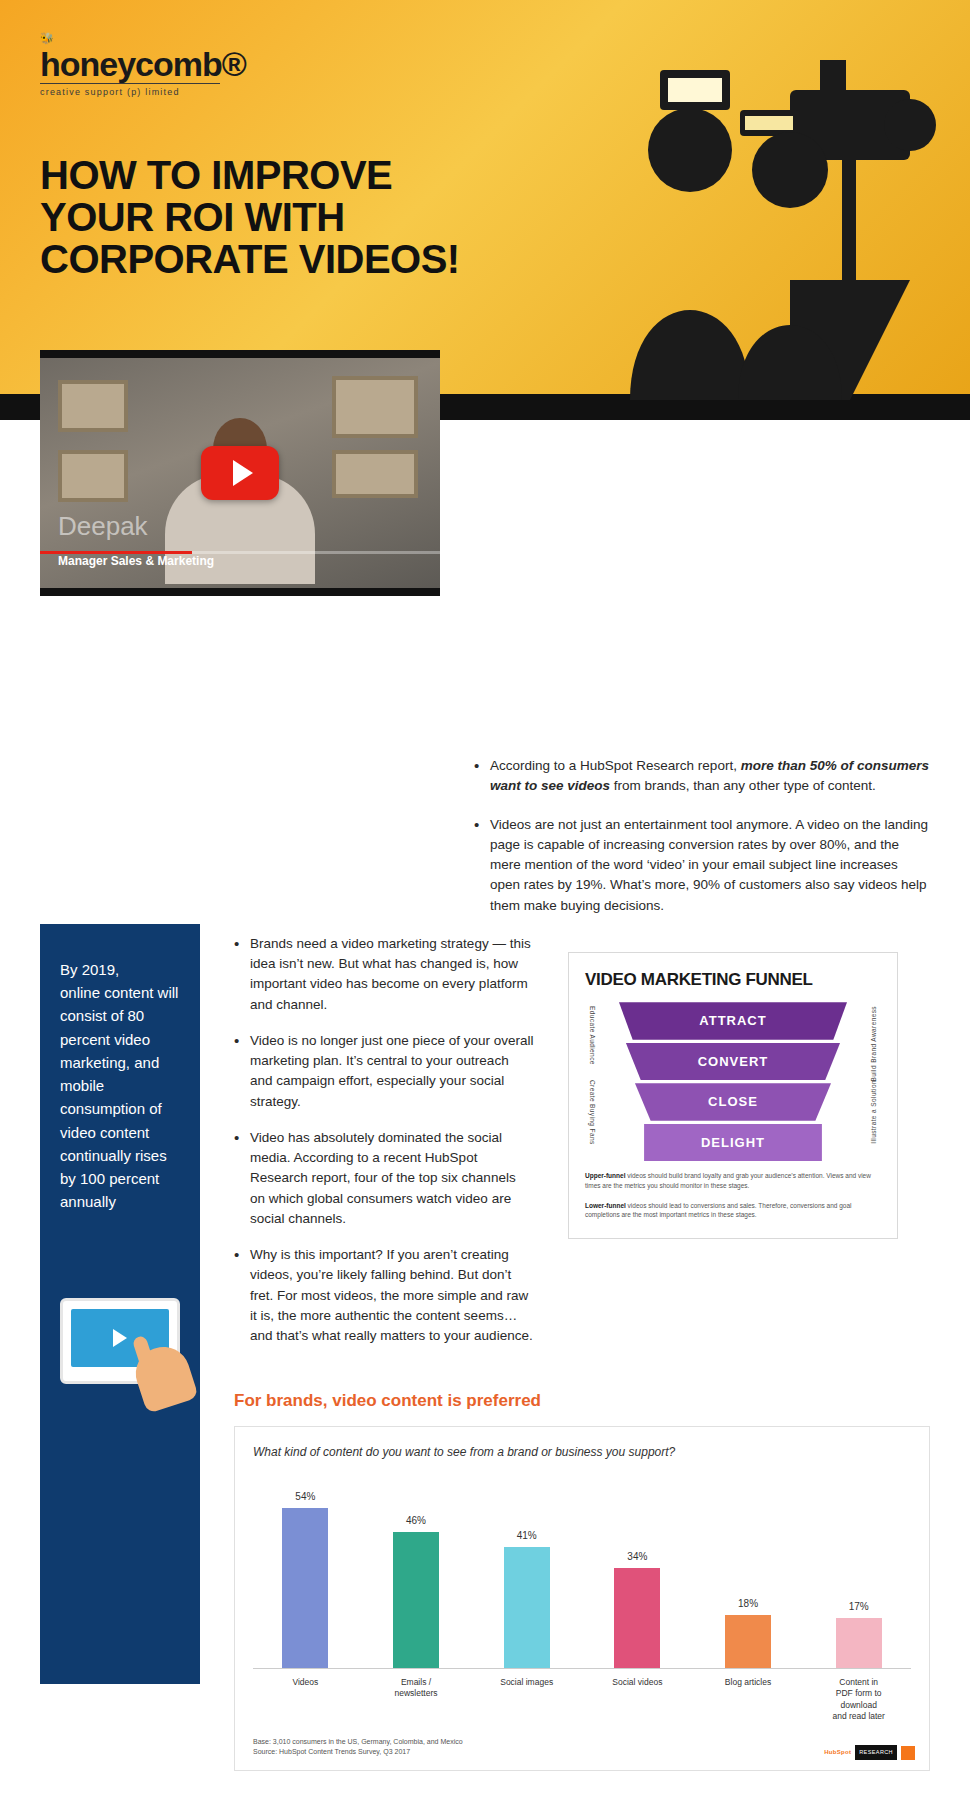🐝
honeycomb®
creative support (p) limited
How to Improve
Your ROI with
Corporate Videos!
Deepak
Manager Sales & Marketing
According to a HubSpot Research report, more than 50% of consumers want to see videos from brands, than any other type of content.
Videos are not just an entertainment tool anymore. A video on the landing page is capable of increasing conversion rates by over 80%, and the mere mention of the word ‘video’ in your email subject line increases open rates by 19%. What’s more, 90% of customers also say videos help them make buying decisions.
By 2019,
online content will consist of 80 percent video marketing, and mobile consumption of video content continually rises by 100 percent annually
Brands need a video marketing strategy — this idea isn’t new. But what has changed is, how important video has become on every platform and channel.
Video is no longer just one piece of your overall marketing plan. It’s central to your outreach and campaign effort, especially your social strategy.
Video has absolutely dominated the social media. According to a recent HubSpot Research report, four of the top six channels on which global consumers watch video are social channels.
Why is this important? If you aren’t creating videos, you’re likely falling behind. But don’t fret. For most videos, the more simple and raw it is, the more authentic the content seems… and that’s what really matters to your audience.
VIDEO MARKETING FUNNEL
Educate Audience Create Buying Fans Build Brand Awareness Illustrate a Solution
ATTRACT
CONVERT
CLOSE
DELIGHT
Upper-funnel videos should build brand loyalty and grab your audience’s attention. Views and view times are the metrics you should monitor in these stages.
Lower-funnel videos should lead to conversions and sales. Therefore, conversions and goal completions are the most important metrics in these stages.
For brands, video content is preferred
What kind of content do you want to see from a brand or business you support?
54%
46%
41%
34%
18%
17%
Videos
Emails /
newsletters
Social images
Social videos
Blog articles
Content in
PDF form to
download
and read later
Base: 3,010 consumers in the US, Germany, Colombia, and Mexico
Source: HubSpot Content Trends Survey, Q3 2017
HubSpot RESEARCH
──────────
§ Work to complete
From the first line to the last, write out the data exactly, omitting any pictures.

§ Answer to the problem
🐝
honeycomb®
creative support (p) limited
How to Improve
Your ROI with
Corporate Videos!
Deepak
Manager Sales & Marketing
According to a HubSpot Research report, more than 50% of consumers want to see videos from brands, than any other type of content.
Videos are not just an entertainment tool anymore. A video on the landing page is capable of increasing conversion rates by over 80%, and the mere mention of the word ‘video’ in your email subject line increases open rates by 19%. What’s more, 90% of customers also say videos help them make buying decisions.
By 2019,
online content will consist of 80 percent video marketing, and mobile consumption of video content continually rises by 100 percent annually
Brands need a video marketing strategy — this idea isn’t new. But what has changed is, how important video has become on every platform and channel.
Video is no longer just one piece of your overall marketing plan. It’s central to your outreach and campaign effort, especially your social strategy.
Video has absolutely dominated the social media. According to a recent HubSpot Research report, four of the top six channels on which global consumers watch video are social channels.
Why is this important? If you aren’t creating videos, you’re likely falling behind. But don’t fret. For most videos, the more simple and raw it is, the more authentic the content seems… and that’s what really matters to your audience.
VIDEO MARKETING FUNNEL
Educate Audience Create Buying Fans Build Brand Awareness Illustrate a Solution
ATTRACT
CONVERT
CLOSE
DELIGHT
Upper-funnel videos should build brand loyalty and grab your audience’s attention. Views and view times are the metrics you should monitor in these stages.
Lower-funnel videos should lead to conversions and sales. Therefore, conversions and goal completions are the most important metrics in these stages.
For brands, video content is preferred
What kind of content do you want to see from a brand or business you support?
54%
46%
41%
34%
18%
17%
Videos
Emails /
newsletters
Social images
Social videos
Blog articles
Content in
PDF form to
download
and read later
Base: 3,010 consumers in the US, Germany, Colombia, and Mexico
Source: HubSpot Content Trends Survey, Q3 2017
HubSpot RESEARCH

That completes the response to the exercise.